Fatima Al-Firhi’s foundation of the world’s first university
The world’s very first degree-awarding university was, in fact, founded by a woman, Fatima Al-Firhi, in Fez, Morocco. Still open and running almost 1,200 years later, this is a monumental tribute to the power of women and to the power of education that can be appreciated by people across the world.
The first modern hospital in the world
The first modern hospital, with all of the wards and facilities that we associate today with a working medical center, was opened in 9th-century Cairo. Called the Ahmad Ibn Tulun Hospital, founded in 872 AD, it actually provided free medical care for anyone who needed it and eventually spread to other areas of the Middle East, Africa, and Europe.
Al-Idrisi’s world atlas
Al-Idrisi, an Egyptian geographer living in 12th-century Sicily, was one of the most brilliant and sought-after map-makers in the world at the time. His now famous world atlas, commissioned by the Norman King Roger II, contained more than 70 maps of the world and was considered one of the best geographical maps of his time.

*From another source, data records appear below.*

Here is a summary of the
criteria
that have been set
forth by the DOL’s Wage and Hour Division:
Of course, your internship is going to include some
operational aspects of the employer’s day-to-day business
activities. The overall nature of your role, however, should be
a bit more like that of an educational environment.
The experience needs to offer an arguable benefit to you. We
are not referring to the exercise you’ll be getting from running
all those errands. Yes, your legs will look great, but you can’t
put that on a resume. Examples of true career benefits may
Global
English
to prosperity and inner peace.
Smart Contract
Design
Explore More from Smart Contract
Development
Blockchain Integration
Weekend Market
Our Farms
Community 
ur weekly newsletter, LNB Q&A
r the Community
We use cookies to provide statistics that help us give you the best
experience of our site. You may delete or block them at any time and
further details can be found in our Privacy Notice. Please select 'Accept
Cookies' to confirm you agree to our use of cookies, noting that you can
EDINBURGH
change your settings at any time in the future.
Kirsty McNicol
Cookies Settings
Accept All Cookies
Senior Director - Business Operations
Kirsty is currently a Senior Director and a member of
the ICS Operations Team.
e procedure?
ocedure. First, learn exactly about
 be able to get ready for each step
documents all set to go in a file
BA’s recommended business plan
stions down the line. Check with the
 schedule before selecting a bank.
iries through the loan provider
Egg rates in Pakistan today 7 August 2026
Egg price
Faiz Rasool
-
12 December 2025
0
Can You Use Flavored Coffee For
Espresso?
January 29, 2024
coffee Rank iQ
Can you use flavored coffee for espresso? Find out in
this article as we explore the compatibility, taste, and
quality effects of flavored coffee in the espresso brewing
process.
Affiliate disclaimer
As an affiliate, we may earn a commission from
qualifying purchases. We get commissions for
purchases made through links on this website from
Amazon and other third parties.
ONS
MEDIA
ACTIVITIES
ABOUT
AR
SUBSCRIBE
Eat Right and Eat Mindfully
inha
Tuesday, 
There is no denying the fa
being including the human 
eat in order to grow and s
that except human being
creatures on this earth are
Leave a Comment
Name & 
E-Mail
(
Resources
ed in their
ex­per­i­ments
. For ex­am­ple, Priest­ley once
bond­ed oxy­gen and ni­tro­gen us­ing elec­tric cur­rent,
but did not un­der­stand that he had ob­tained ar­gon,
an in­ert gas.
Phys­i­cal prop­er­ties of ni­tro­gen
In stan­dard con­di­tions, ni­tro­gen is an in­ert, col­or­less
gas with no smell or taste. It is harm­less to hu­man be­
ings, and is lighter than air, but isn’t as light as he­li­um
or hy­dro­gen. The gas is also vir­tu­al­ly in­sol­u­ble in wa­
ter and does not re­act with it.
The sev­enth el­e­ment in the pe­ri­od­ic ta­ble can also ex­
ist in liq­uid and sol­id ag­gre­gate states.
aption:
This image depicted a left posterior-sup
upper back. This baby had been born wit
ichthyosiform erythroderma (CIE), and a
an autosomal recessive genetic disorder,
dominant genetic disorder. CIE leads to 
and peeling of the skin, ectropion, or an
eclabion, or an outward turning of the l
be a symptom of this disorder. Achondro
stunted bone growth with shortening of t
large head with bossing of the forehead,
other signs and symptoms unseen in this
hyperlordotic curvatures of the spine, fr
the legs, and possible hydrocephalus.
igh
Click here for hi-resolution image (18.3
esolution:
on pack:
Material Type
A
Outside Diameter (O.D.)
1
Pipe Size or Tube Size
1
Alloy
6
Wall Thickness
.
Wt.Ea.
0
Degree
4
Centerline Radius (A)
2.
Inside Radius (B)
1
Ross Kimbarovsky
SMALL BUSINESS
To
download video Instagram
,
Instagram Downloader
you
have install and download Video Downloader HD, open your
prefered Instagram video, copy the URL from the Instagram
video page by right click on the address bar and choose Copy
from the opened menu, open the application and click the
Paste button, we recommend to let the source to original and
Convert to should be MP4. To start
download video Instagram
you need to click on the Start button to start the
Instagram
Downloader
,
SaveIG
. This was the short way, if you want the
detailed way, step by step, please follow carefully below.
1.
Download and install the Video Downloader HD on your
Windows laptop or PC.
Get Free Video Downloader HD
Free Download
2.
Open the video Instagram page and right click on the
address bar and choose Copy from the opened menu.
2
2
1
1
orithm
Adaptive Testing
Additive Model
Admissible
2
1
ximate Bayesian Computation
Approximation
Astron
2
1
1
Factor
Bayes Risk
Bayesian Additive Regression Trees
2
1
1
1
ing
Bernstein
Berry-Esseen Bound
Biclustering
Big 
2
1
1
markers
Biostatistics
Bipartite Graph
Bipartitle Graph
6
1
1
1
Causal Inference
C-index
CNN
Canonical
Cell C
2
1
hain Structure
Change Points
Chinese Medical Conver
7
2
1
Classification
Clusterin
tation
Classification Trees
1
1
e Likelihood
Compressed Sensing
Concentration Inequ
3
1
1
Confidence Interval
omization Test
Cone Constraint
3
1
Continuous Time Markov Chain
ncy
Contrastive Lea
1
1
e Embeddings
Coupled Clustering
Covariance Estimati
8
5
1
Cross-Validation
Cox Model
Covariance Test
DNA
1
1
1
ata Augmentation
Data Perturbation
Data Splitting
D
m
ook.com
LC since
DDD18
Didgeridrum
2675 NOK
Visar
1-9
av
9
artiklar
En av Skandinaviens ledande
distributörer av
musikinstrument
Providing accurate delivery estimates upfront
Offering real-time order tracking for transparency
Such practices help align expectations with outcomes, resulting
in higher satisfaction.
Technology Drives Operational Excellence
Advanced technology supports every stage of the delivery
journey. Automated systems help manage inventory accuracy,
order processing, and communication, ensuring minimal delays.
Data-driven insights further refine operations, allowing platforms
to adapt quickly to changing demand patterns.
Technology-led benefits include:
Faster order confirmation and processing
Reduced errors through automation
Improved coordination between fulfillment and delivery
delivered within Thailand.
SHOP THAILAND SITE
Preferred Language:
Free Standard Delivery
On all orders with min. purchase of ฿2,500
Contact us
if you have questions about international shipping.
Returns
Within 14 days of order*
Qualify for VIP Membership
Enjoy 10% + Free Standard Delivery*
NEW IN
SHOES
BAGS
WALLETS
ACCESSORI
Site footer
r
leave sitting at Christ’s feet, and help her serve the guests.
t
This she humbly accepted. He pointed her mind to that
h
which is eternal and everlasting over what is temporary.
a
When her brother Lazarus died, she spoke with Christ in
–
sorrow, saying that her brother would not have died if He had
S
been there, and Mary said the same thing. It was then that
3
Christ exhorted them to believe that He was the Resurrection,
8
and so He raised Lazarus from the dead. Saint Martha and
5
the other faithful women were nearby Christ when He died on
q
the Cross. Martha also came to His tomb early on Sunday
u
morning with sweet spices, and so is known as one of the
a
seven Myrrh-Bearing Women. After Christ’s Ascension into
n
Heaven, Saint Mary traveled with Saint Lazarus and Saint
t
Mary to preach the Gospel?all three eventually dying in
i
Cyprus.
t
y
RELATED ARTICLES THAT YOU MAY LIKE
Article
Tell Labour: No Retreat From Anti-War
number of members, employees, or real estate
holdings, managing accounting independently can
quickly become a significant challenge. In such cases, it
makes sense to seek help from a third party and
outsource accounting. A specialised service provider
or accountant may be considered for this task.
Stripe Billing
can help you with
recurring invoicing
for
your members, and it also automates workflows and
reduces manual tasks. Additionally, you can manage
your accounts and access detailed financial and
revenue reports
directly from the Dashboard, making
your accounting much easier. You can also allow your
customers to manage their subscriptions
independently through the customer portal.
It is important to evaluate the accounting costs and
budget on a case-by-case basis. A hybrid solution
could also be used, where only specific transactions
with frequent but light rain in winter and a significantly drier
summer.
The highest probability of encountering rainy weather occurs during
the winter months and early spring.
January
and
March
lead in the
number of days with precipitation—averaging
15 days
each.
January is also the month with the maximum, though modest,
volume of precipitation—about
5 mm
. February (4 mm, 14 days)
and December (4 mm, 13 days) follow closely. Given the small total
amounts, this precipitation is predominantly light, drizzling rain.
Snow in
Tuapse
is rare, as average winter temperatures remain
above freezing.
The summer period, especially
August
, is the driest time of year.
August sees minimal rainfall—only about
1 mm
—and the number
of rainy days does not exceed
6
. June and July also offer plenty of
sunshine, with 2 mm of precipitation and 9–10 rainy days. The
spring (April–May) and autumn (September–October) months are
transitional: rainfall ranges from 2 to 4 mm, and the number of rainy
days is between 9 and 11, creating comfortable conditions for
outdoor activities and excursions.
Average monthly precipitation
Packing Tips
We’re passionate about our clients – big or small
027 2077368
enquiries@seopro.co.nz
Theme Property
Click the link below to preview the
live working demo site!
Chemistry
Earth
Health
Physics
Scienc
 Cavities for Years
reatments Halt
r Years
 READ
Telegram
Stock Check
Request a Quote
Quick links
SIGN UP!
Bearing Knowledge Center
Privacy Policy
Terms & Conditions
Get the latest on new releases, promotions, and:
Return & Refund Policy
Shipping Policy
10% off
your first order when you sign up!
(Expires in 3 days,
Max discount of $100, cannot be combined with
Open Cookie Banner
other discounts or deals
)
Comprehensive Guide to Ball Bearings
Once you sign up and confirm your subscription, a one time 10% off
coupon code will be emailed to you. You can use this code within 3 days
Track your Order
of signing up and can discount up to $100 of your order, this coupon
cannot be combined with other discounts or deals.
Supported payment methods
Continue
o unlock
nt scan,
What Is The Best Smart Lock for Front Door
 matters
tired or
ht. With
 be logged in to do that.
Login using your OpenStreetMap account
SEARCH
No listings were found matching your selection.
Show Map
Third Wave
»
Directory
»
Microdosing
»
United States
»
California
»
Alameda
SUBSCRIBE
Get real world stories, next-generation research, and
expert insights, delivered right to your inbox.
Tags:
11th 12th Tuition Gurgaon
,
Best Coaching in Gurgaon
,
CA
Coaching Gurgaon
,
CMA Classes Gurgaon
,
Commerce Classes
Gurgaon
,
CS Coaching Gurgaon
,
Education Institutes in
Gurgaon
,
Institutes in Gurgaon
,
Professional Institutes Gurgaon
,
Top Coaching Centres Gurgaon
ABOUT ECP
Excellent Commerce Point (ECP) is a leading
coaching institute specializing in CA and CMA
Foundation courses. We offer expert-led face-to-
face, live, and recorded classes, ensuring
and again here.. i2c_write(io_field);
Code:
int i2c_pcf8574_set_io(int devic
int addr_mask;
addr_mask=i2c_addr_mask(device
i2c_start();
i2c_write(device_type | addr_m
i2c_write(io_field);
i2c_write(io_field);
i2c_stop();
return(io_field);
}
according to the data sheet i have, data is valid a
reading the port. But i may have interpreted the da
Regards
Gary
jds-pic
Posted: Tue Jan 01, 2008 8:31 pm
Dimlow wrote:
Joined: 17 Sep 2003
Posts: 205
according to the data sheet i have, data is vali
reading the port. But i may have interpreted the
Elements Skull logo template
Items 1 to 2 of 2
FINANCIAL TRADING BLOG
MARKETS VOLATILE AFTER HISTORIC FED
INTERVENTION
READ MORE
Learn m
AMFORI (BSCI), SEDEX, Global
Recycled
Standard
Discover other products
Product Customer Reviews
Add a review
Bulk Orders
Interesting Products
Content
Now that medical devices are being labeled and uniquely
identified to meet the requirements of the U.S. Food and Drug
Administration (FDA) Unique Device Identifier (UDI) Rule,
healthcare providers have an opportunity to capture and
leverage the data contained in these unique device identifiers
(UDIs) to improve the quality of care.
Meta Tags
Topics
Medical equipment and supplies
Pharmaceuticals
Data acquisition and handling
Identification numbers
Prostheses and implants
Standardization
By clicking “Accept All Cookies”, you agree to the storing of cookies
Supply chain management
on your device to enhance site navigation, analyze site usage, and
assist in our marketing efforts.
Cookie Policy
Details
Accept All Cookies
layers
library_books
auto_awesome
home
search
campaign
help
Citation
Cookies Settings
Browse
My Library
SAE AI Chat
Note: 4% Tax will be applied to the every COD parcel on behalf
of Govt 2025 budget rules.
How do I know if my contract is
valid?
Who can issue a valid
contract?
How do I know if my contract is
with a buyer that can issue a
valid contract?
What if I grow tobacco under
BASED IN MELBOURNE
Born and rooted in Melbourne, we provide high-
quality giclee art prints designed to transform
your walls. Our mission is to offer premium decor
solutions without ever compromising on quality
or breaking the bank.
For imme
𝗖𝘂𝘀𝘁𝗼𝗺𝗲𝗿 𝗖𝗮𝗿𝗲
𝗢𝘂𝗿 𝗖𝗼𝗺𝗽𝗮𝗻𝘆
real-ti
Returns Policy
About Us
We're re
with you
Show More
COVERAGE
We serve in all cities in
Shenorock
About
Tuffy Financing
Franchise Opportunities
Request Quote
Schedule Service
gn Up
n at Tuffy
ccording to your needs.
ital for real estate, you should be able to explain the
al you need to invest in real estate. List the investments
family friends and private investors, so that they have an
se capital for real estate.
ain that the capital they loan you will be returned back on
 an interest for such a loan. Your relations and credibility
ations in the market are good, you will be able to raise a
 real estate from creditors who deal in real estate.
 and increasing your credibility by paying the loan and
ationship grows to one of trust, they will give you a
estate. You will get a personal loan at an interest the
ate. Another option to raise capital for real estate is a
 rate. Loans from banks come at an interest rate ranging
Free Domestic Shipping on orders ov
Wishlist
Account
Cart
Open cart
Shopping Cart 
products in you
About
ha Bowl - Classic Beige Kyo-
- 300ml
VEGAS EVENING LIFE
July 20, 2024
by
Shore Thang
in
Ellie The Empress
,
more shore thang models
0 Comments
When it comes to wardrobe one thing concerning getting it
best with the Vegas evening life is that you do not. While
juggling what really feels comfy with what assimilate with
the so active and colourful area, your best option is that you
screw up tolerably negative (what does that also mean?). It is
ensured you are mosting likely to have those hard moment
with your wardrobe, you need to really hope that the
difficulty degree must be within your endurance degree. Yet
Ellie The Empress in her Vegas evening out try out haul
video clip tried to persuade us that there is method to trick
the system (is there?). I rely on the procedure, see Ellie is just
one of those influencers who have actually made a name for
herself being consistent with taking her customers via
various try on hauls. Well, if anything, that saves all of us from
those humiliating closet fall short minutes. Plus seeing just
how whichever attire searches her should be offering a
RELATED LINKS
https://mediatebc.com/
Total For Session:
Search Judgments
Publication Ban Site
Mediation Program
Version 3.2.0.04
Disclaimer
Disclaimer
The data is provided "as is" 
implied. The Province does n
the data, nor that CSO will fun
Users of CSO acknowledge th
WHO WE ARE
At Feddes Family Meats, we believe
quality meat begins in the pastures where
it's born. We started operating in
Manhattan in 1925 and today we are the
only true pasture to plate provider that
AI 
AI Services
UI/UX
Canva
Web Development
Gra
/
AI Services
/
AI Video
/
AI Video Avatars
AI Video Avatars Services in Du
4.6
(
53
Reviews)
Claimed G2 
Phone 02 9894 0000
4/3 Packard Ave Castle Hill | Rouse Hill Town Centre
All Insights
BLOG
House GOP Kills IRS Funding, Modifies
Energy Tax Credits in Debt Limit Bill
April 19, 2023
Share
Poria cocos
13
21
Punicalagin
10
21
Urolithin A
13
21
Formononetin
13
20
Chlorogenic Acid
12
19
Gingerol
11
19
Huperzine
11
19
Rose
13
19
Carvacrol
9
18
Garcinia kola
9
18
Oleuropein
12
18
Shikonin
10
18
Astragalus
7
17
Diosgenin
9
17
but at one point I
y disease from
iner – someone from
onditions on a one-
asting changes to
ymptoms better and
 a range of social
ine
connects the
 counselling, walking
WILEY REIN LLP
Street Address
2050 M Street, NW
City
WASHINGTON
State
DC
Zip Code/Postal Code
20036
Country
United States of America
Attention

Ibn Battuta’s exploration of the unknown world
A favorite household name in the Arab world, Ibn Battuta was perhaps one of the most well-traveled explorers in world history. From Turkey to the Bulgarian Kingdom to Russia, from Persia to Central Asia to India, from China to North Africa to the Empires of West Africa, Ibn Battuta has inspired countless stories and movies and songs since the centuries after his death and travel writings.
Re-discovering the ancient classical works of philosophy, which eventually led to the Renaissance
Europeans had long forgotten the ancient classical philosophies of Plato, Aristotle, and Plotinus until Arab philosophers, such as Ibn Khaldun, began translating these great works. The Europeans who traveled eastward eventually discovered them and brought them back to Europe, which, then, ultimately helped start the Renaissance movement—thanks in part to the tireless translation by Arab philosophers of the time.
The Arabs were some of the first people on earth to promote agriculture, and horticulture came second only naturally. The most famous book on horticulture at the time was by Ibn Al-Awam in the 12th century, Al Filahat; it documented more than 500 different species of plants and ways to plant and take care of them, which contributed to modern gardening, flower gardens, and herb growing.